WORK TO COMPLETE: Count the lines below that contain the string "disambiguationData", matching case exactly, and give only the number.

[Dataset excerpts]
* * * * * * *
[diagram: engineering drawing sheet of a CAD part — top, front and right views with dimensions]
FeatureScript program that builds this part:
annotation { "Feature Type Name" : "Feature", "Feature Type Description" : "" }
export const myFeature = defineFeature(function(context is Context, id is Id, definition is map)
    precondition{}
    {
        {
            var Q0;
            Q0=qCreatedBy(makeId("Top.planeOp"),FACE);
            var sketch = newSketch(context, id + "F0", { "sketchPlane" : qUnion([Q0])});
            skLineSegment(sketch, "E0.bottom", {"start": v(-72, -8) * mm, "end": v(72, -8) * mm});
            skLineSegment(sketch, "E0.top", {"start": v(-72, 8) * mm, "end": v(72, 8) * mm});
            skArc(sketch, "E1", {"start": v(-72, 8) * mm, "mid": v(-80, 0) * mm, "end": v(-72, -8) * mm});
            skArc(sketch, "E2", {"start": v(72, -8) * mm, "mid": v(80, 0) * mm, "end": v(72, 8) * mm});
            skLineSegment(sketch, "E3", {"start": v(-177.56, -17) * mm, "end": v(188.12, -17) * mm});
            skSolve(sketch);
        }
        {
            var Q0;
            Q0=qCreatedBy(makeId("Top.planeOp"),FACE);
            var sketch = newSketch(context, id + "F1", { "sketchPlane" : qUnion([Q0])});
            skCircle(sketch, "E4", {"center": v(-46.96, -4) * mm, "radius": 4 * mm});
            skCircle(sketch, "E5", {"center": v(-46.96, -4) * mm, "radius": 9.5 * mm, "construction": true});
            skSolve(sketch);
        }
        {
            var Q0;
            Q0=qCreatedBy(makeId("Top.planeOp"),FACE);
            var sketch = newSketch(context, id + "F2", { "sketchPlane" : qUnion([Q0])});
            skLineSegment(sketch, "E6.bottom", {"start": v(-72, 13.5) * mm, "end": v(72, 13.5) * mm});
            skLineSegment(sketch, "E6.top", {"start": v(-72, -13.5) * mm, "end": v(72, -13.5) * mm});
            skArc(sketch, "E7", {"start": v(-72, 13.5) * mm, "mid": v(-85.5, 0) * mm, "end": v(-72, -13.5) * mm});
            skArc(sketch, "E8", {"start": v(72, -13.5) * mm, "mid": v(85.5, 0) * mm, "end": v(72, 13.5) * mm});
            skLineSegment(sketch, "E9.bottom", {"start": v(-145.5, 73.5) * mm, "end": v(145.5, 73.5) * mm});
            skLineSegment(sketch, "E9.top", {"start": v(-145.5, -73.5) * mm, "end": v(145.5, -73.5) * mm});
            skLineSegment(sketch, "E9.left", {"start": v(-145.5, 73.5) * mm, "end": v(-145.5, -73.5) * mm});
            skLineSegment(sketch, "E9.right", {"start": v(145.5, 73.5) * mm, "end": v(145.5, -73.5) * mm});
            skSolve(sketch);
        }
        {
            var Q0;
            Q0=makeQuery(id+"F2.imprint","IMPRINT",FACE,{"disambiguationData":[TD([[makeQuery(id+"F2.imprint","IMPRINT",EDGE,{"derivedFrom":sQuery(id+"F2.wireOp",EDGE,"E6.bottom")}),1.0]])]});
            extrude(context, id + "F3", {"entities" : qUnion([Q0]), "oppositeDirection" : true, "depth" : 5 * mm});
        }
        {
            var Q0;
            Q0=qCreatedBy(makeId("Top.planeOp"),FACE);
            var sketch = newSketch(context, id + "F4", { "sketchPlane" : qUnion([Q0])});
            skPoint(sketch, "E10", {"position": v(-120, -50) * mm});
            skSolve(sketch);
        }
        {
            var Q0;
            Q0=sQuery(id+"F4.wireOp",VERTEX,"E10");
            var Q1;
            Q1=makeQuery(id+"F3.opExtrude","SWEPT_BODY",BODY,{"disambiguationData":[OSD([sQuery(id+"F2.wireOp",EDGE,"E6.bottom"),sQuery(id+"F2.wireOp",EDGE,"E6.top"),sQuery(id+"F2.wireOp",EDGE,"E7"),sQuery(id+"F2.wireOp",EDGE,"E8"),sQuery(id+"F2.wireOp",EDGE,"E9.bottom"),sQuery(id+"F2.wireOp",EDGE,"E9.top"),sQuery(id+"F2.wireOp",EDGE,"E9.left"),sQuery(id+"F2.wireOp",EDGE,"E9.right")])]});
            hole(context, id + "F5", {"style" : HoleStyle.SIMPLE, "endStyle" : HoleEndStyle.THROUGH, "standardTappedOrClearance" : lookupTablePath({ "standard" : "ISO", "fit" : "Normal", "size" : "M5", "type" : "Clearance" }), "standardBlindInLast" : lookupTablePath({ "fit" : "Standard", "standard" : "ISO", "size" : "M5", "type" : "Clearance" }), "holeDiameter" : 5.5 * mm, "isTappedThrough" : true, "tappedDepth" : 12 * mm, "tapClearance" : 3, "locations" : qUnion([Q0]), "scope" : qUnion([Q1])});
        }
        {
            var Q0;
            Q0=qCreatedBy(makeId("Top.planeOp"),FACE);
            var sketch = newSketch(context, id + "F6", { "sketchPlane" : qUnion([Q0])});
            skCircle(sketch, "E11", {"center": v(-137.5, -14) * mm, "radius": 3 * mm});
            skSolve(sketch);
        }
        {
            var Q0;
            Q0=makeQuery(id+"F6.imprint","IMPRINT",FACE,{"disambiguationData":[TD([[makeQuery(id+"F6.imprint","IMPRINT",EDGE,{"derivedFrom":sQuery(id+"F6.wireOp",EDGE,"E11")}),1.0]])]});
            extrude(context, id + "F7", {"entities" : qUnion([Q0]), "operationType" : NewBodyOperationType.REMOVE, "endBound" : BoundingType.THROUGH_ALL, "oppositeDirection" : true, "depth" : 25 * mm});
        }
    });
* * * * * * *
FULL RESPONSE: 3